YOUR TASK:
Please return every line of the records below that contains the word "começando".

(Dataset excerpts)
==*==

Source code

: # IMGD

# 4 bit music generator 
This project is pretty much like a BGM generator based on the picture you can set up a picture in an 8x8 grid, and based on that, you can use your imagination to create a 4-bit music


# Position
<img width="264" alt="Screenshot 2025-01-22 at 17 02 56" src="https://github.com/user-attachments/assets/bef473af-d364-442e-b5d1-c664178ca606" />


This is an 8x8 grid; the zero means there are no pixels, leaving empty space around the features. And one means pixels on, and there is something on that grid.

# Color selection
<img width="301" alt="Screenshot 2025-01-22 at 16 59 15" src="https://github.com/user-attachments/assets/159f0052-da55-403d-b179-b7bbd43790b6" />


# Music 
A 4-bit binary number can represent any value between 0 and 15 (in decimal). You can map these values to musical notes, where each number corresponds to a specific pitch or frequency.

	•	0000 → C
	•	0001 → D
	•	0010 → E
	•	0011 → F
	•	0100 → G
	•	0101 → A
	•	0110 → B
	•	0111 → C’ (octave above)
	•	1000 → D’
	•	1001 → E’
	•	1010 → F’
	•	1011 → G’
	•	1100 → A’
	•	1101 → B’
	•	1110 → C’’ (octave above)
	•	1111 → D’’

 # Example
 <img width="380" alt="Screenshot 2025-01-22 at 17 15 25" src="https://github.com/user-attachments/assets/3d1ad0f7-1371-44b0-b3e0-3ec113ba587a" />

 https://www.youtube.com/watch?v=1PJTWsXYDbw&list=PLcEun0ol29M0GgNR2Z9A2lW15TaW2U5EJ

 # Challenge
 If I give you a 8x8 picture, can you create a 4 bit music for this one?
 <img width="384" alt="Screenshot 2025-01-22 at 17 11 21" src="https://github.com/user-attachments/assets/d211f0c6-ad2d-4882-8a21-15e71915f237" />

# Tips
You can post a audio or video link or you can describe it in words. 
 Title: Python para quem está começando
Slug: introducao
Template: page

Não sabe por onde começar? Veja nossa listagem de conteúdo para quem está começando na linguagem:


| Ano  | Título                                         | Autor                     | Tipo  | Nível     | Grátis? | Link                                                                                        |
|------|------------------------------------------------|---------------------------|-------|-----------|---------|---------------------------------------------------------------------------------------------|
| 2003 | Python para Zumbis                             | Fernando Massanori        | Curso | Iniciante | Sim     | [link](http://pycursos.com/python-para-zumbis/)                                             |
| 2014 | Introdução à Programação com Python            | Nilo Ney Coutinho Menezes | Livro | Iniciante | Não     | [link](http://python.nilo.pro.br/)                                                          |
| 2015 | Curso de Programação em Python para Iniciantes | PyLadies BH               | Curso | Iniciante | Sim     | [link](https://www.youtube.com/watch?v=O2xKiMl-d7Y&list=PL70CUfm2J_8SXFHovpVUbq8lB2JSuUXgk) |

==*==

REPLY:
 Title: Python para quem está começando
Não sabe por onde começar? Veja nossa listagem de conteúdo para quem está começando na linguagem:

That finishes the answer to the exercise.